The older I’ve gotten, the more diverse my friendships have become. When I was a child my friends mainly came from my neighborhood, school or church and we all shared the same basic background. I’m grateful to have friends that enrich my life now that come from all “walks of life”. Living in a military community in Europe added new threads and textures to the tapestry of my life in ways that I’m eternally grateful for. There is one friendship in particular that seems on the surface to be unlikely, but in reality makes complete sense.

This new friendship has me smiling broadly for a multitude of reasons today and I wanted to share the reasons with you. Mr. James Belton and I are connected through circumstances that occurred in the 1800s. He and I both grew up hearing a story told of a wealthy man who freed his slaves in his will. The story went on to tell of the wealthy man’s grandson fighting the will in the courts for a decade; leaving the slaves in limbo toiling in the cotton fields waiting for other people to decide their future. In both the version James grew up hearing as well as the one that I heard as a child, the slaves finally decided that the time had come to take matters into their own hands– the only way to ever get their freedom was to get rid of the grandson. After all, he was the executor of the estate and if he stopped holding up the process, the slaves would have their freedom. So in 1845 a plot was conceived to drug the after dinner coffee served at the house and then burn it to the ground during the night. In case the grandson woke up and tried to get out of the house, a slave was stationed outside the door with an ax. Quite a story, huh?

Fast forward to 2014. I publish a book called Burning Prospects based on the story that I’d grown up hearing about. Through one of my cousins in California (whom I’d never met before this book came out) I found Mr. James Belton. I sent him a copy of the book. Needless to say, I was thrilled when he contacted me to let me know that he loved the book. We talked on the phone for over an hour like we had known each other for years. I was fortunate enough to meet James in person this month at a large gathering of Belton family members in Myrtle Beach, SC. Through James, I was put in contact with the organizers of the event and invited to speak to the group about the story of Prospect Hill Plantation.

What makes my friendship with James rather unlikely? Well, the answer to that is how we both came to hear the story of the fire at Prospect Hill Plantation in 1845- James from his grandparents and me from mine.
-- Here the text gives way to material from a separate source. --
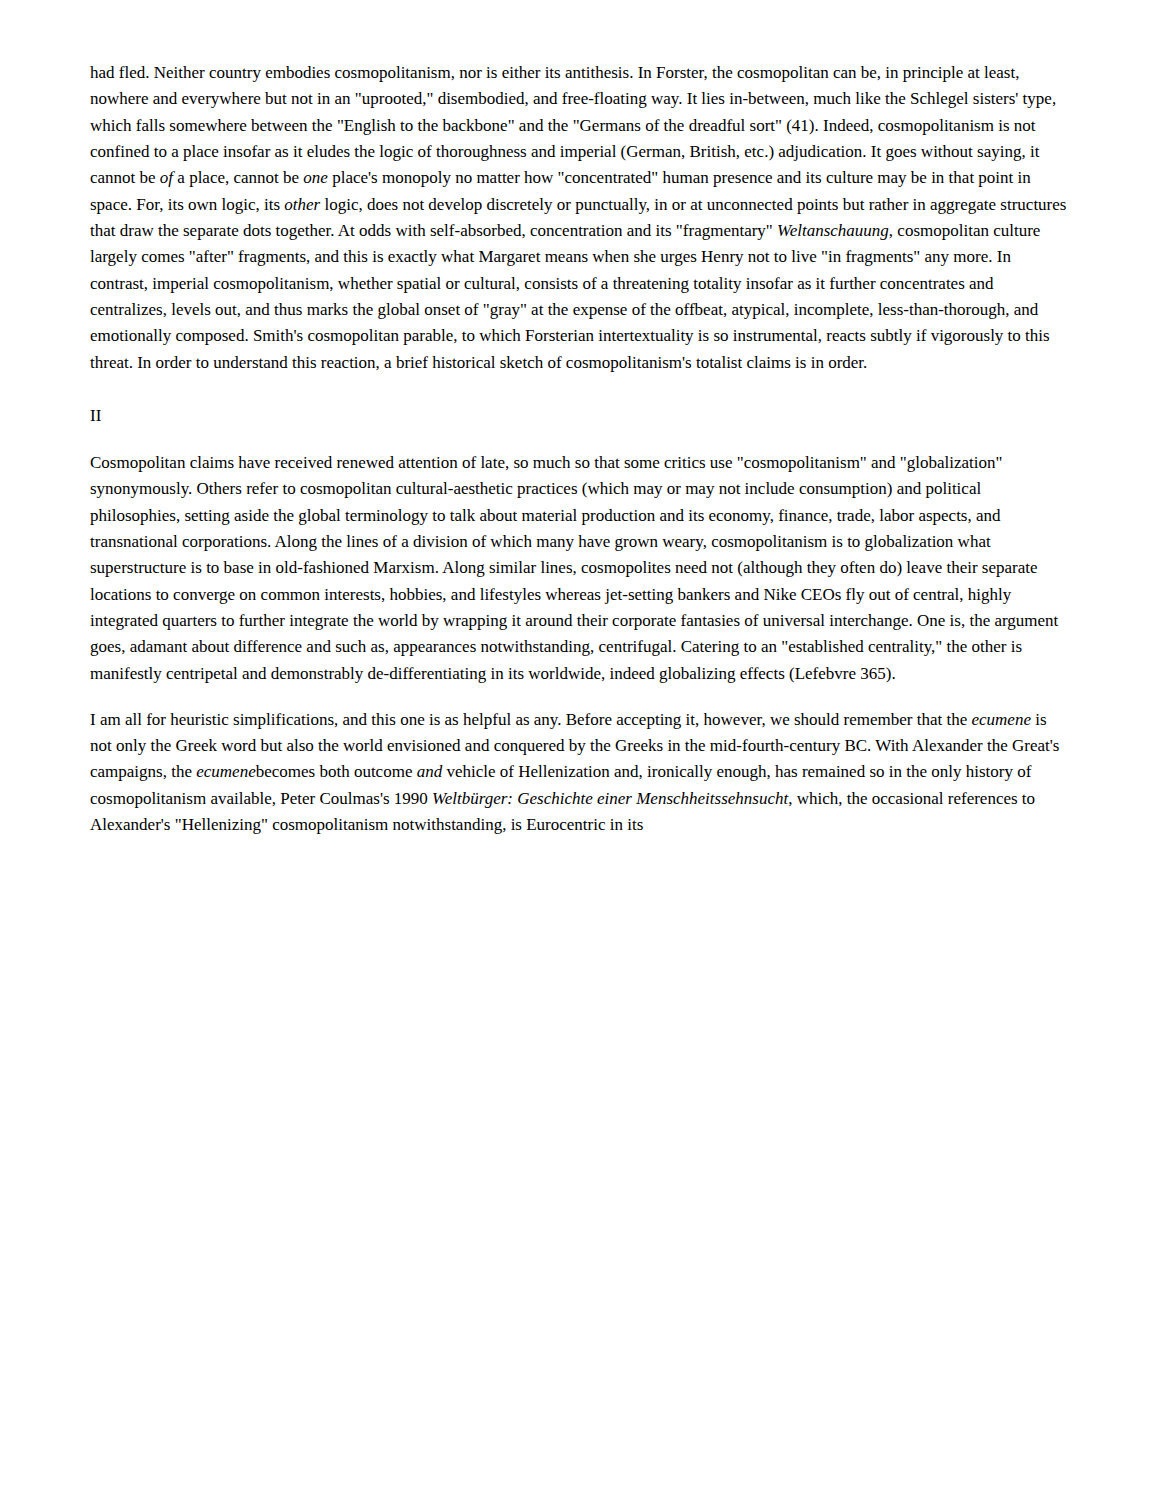had fled. Neither country embodies cosmopolitanism, nor is either its antithesis. In Forster, the cosmopolitan can be, in principle at least, nowhere and everywhere but not in an "uprooted," disembodied, and free-floating way. It lies in-between, much like the Schlegel sisters' type, which falls somewhere between the "English to the backbone" and the "Germans of the dreadful sort" (41). Indeed, cosmopolitanism is not confined to a place insofar as it eludes the logic of thoroughness and imperial (German, British, etc.) adjudication. It goes without saying, it cannot be of a place, cannot be one place's monopoly no matter how "concentrated" human presence and its culture may be in that point in space. For, its own logic, its other logic, does not develop discretely or punctually, in or at unconnected points but rather in aggregate structures that draw the separate dots together. At odds with self-absorbed, concentration and its "fragmentary" Weltanschauung, cosmopolitan culture largely comes "after" fragments, and this is exactly what Margaret means when she urges Henry not to live "in fragments" any more. In contrast, imperial cosmopolitanism, whether spatial or cultural, consists of a threatening totality insofar as it further concentrates and centralizes, levels out, and thus marks the global onset of "gray" at the expense of the offbeat, atypical, incomplete, less-than-thorough, and emotionally composed. Smith's cosmopolitan parable, to which Forsterian intertextuality is so instrumental, reacts subtly if vigorously to this threat. In order to understand this reaction, a brief historical sketch of cosmopolitanism's totalist claims is in order.
II
Cosmopolitan claims have received renewed attention of late, so much so that some critics use "cosmopolitanism" and "globalization" synonymously. Others refer to cosmopolitan cultural-aesthetic practices (which may or may not include consumption) and political philosophies, setting aside the global terminology to talk about material production and its economy, finance, trade, labor aspects, and transnational corporations. Along the lines of a division of which many have grown weary, cosmopolitanism is to globalization what superstructure is to base in old-fashioned Marxism. Along similar lines, cosmopolites need not (although they often do) leave their separate locations to converge on common interests, hobbies, and lifestyles whereas jet-setting bankers and Nike CEOs fly out of central, highly integrated quarters to further integrate the world by wrapping it around their corporate fantasies of universal interchange. One is, the argument goes, adamant about difference and such as, appearances notwithstanding, centrifugal. Catering to an "established centrality," the other is manifestly centripetal and demonstrably de-differentiating in its worldwide, indeed globalizing effects (Lefebvre 365).
I am all for heuristic simplifications, and this one is as helpful as any. Before accepting it, however, we should remember that the ecumene is not only the Greek word but also the world envisioned and conquered by the Greeks in the mid-fourth-century BC. With Alexander the Great's campaigns, the ecumenebecomes both outcome and vehicle of Hellenization and, ironically enough, has remained so in the only history of cosmopolitanism available, Peter Coulmas's 1990 Weltbürger: Geschichte einer Menschheitssehnsucht, which, the occasional references to Alexander's "Hellenizing" cosmopolitanism notwithstanding, is Eurocentric in its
You see, Captain Isaac Ross was the man who owned the slaves and made provisions to free them in his will. He was my great (x4) grandfather. Mr. Belton’s great (x2) grandmother Mariah Belton was a house worker at Prospect Hill. So the common link shared by myself and James goes back to the time when my ancestors enslaved his. But it is the modern day friendship that I cherish. We both value the history and what can be learned today from the story of Prospect Hill. We share a mutual respect for each other which is the basis for every friendship.

Writing a novel opens up possibilities that I never knew existed. Particularly when the novel is based on a true story. I have met some fascinating people and I’ve had the chance to speak to different groups about the book. It’s not every day that you get to meet someone who shares family connections going back generations. But I’m very glad that this adventure in novel writing has brought me new friends…including James.